The Parliamentary Act of 1949 allowed for the construction of the Menindee Lakes for storage of water for irrigation in dry times. Construction was now started and continued until completion in 1960. The river system was about to change forever, for better and/or for worse. It would seem to be for the betterment of the big irrigators, to the detriment of the environmental river flows. This supports everyone and everything. Figures show 47 percent evaporation from the lakes shallow depth storage area.
January 1960 saw the Menindee Lakes Storage Scheme officially completed and declared open.
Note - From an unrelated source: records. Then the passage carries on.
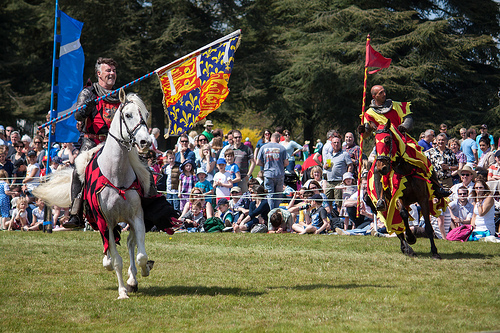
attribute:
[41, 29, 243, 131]
flag — multicolored, red, yellow, blue, gray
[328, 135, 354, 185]
person — watching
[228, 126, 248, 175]
person — watching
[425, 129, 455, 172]
person — watching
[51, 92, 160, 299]
horse — white, in motion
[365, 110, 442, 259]
horse — brown, in motion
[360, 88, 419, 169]
man — bald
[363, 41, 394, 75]
flag — red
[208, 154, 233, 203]
girl — little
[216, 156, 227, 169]
hat — blue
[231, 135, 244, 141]
sunglasses — dark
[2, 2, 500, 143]
trees — tall, green, full, pine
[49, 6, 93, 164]
flag — blue, tall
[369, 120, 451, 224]
gear — red, yellow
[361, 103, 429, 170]
costume — yellow, red, black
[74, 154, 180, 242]
costume — diamond pattern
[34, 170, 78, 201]
tail — in motion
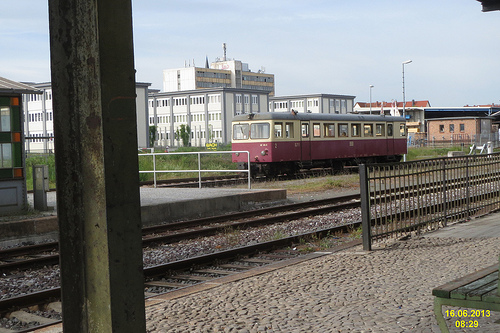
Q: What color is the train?
A: Red and yellow.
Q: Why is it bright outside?
A: Daytime.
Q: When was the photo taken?
A: Daytime.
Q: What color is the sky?
A: Blue and white.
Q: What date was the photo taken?
A: 16/06/2013.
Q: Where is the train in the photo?
A: Center.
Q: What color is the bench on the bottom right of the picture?
A: Green.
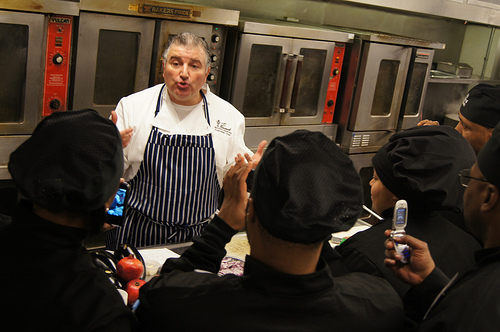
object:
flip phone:
[390, 199, 412, 264]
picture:
[394, 206, 406, 226]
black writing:
[214, 117, 233, 137]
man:
[0, 108, 145, 332]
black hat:
[249, 129, 365, 248]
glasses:
[456, 168, 500, 190]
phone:
[105, 182, 131, 227]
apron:
[100, 83, 222, 256]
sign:
[139, 4, 190, 18]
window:
[93, 29, 142, 108]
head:
[160, 30, 213, 102]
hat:
[6, 107, 124, 215]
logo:
[213, 119, 233, 136]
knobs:
[326, 99, 334, 108]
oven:
[219, 12, 357, 156]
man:
[381, 124, 500, 332]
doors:
[227, 34, 292, 127]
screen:
[102, 185, 128, 216]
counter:
[79, 217, 380, 311]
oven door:
[0, 10, 46, 136]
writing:
[459, 92, 469, 108]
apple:
[116, 253, 145, 281]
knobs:
[46, 96, 62, 111]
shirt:
[0, 199, 139, 332]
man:
[105, 29, 270, 253]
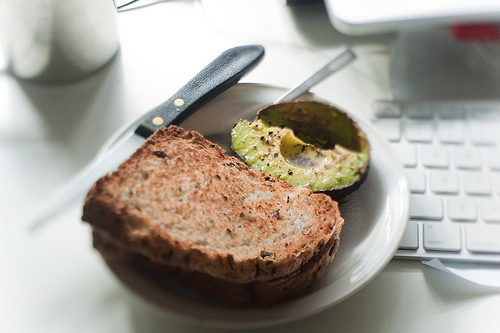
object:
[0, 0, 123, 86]
salt shaker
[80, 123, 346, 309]
two pieces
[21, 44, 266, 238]
knife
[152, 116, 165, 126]
bolt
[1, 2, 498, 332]
desk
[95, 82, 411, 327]
toast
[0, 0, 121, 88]
computer mouse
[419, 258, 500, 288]
paper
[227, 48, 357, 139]
handle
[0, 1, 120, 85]
mug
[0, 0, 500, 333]
table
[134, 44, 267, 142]
handle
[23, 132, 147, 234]
blade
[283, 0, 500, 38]
computer monitor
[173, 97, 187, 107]
bolt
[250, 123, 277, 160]
pepper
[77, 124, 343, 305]
bread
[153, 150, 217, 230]
seasoning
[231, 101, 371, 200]
avocado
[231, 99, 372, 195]
half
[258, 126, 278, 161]
spices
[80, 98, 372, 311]
food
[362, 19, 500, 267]
keyboard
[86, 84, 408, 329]
plate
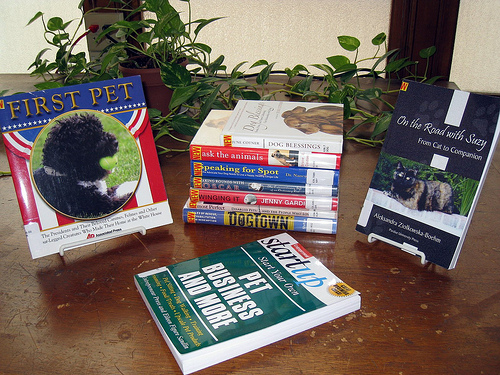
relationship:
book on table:
[178, 196, 338, 236] [1, 70, 496, 374]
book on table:
[186, 185, 341, 212] [1, 70, 496, 374]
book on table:
[221, 100, 344, 154] [1, 70, 496, 374]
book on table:
[188, 107, 342, 168] [1, 70, 496, 374]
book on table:
[188, 174, 339, 196] [1, 70, 496, 374]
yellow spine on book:
[224, 211, 296, 227] [181, 199, 337, 235]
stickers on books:
[287, 234, 361, 295] [132, 232, 362, 373]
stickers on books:
[287, 234, 361, 295] [180, 101, 342, 237]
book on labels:
[395, 85, 443, 236] [144, 237, 335, 349]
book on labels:
[134, 232, 362, 375] [144, 237, 335, 349]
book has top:
[4, 65, 176, 266] [2, 67, 148, 127]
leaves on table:
[12, 0, 444, 155] [1, 70, 496, 374]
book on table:
[196, 141, 339, 163] [2, 113, 498, 367]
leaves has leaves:
[12, 0, 444, 155] [23, 3, 430, 153]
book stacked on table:
[134, 232, 362, 375] [1, 70, 496, 374]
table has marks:
[1, 73, 500, 374] [362, 269, 452, 349]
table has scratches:
[1, 73, 500, 374] [49, 257, 158, 308]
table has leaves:
[1, 70, 496, 374] [2, 2, 442, 177]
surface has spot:
[2, 72, 499, 372] [119, 327, 132, 341]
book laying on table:
[127, 228, 364, 371] [17, 270, 142, 367]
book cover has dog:
[3, 74, 167, 252] [39, 106, 128, 210]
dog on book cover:
[39, 106, 128, 210] [3, 74, 167, 252]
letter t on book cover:
[118, 79, 138, 105] [3, 74, 167, 252]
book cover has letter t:
[3, 74, 167, 252] [118, 79, 138, 105]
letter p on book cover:
[87, 83, 103, 110] [0, 75, 173, 260]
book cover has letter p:
[0, 75, 173, 260] [87, 83, 103, 110]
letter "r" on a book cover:
[33, 93, 49, 119] [0, 75, 173, 260]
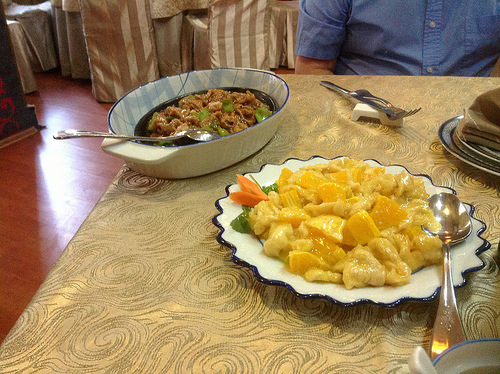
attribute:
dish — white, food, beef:
[201, 210, 255, 265]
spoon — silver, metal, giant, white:
[413, 174, 497, 254]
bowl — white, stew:
[78, 139, 243, 204]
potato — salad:
[350, 201, 396, 259]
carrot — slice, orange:
[218, 179, 264, 221]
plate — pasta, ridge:
[220, 241, 279, 289]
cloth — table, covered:
[73, 240, 216, 371]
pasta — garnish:
[257, 174, 366, 251]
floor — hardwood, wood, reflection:
[5, 196, 78, 251]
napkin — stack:
[456, 97, 494, 167]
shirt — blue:
[337, 9, 485, 73]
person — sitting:
[280, 3, 498, 86]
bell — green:
[242, 99, 274, 134]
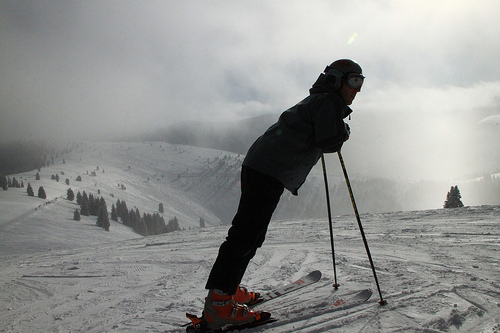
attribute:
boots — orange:
[201, 287, 271, 330]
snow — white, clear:
[8, 139, 499, 329]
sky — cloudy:
[3, 0, 499, 141]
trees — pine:
[3, 176, 205, 232]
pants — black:
[204, 164, 283, 291]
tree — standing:
[444, 185, 466, 208]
Around 23 May 1962, the regulator at the Cawndilla outflow was dislodged or washed out and all the water from the lakes headed south at an estimated 92,000 mega litres per day.
Around this time, I began to notice that fish seemed to have stopped breeding. European carp were still around 11 years after coming up the Darling. Maybe the disappearance of the water flea was the problem, or was it the management of water flows in the river?
During the dry river times, the water remained clean with no sign of the blue-green algae (which had proved to be such a problem later in the 1990s). This would seem to suggest that there was an introduced problem, eg. Larger amounts of nutrients and fertilizers present in the water. How did they get there? Possibly leached out of the cotton and other bad farming practices. Huge tracts of land had been cleared up the river for planting cotton and rice. I think that their collective effect had this devastating effect on our waterway, our river of life.
There was a problem around this time with a green slime blocking irrigation foot pump valves. These large selective farming projects, in which politicians had invested many dollars, seemed to disregard common-sense farming practices that had been around and proven for many years. It was preferential farming politically.
The Darling River was now under fractured control by many different government and non-government agencies. What a mess!